Por , O Globo — Rio de Janeiro

Navegamos entre bolhas isoladas e impermeáveis que raramente se comunicam. Entre essas bolhas sobrevive, sofrido, quase solitário, o tecido da realidade — observado de acordo com cada lente peculiar.

Há uma frase ou tese que não canso de repetir: toda teoria conspiratória é autoimune. Se você não acredita na conspiração... é porque é ingênuo... ou faz parte dela. O futebol brasileiro hoje vive em ritmo de conspiração fatorial. Todo torcedor acredita que seu time é prejudicado pela arbitragem, maltratado pela imprensa e injustiçado pela CBF.

Se você alimenta esse torcedor com uma migalha de indício qualquer... ele passa a ter certezas absolutas. Foi o que aconteceu, mais uma vez, esta semana na cruzada de Dom Textor contra as palmeiras de vento. Textor ligou sua máquina do tempo e voltou a 2023 para, num exercício quase masoquista, reviver um lance de Botafogo e Palmeiras. Para quê?

Steve Jobs, o genial fundador da Apple, tinha uma característica peculiar — que seus pares chamavam de reality distortion field — um campo de distorção da realidade. Ele hipnotizava interlocutores a ponto de convencê-los de qualquer coisa. Seu carisma intimidava tanto seus executivos que ninguém conseguia confrontá-lo.

Será que é isso que acontece com Textor? Deve ser difícil dizer não para o gringo — ou persuadi-lo de que atirar a esmo é contraproducente. Se há alguma estratégia de comunicação por trás de suas denúncias sobre manipulação de resultados... ela parece egressa da Escola Neymar de relacionamento online.

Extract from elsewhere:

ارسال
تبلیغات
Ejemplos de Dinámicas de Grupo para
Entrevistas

Seus posts fazem ferver a bolha da torcida do Botafogo — mas ajudam pouco o clube no encontro com outras bolhas — e com a realidade. Textor resgata um possível indício ou erro de VAR — e joga o nome do árbitro nas redes. Pega relatórios da Good Game e garante que jogos foram manipulados. Dizer que na terra da Santa Cruz não há picaretagem é como fingir que não havia departamento de propina na Odebrecht. Mas pra acusar alguém de picareta… achismo não basta. Precisa de prova cabal.

Nada ajuda mais um corrupto do que uma acusação leviana. No Brasil… o cara confessa que roubou, devolve o butim… depois diz que foi vítima da polícia cruel. O desafio em pegar pilantra aqui é muito maior. Por isso... jogar para a galera atrapalha. Investigação séria não é circo.

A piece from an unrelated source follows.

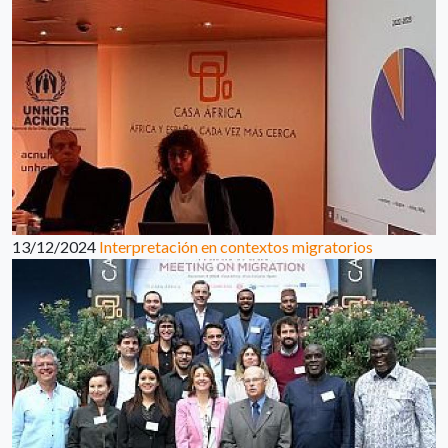
13/12/2024
Interpretación en contextos migratorios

Todos sabemos que memória de cartola é seletiva. O indignado de hoje é o passa-pano de amanhã. Há menos de um ano, em julho de 2023, João de Deus, auxiliar de Abel Ferreira no Palmeiras, soltou os seguintes cachorros durante o Brasileirão:

— É ruim para o sistema o Palmeiras vencer duas vezes seguidas!

A presidente do clube, Leila Pereira, ecoou:

— Eu e o Abel (Ferreira) não viemos para o Palmeiras para sermos submetidos a esses erros absurdos e ficarmos quietos. O João de Deus não mentiu.

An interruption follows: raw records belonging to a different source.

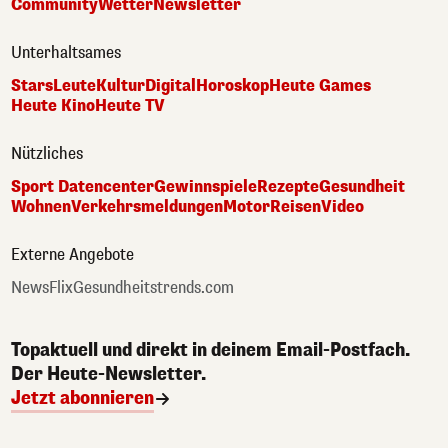
Community
Wetter
Newsletter
Unterhaltsames
Stars
Leute
Kultur
Digital
Horoskop
Heute Games
Heute Kino
Heute TV
Nützliches
Sport Datencenter
Gewinnspiele
Rezepte
Gesundheit
Wohnen
Verkehrsmeldungen
Motor
Reisen
Video
Externe Angebote
NewsFlix
Gesundheitstrends.com
Topaktuell und direkt in deinem Email-Postfach.
Der Heute-Newsletter.
Jetzt abonnieren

Corta para Leila na última quarta-feira durante a CPI em Brasília:

— Eu não sou aquela presidente que vai dar entrevista depois de erros.

O sistema, esse vilão abstrato, mudou de endereço. Na bolha palmeirense, o malvado da vez é John Textor. Se a intenção do dono do Botafogo é (como ele diz) melhorar o futebol brasileiro... está usando o método errado. Vai precisar de mais aliados e menos inimigos. Você precisa quebrar alguns ovos pra fazer omelete — mas jogar todos na parede simplesmente não funciona.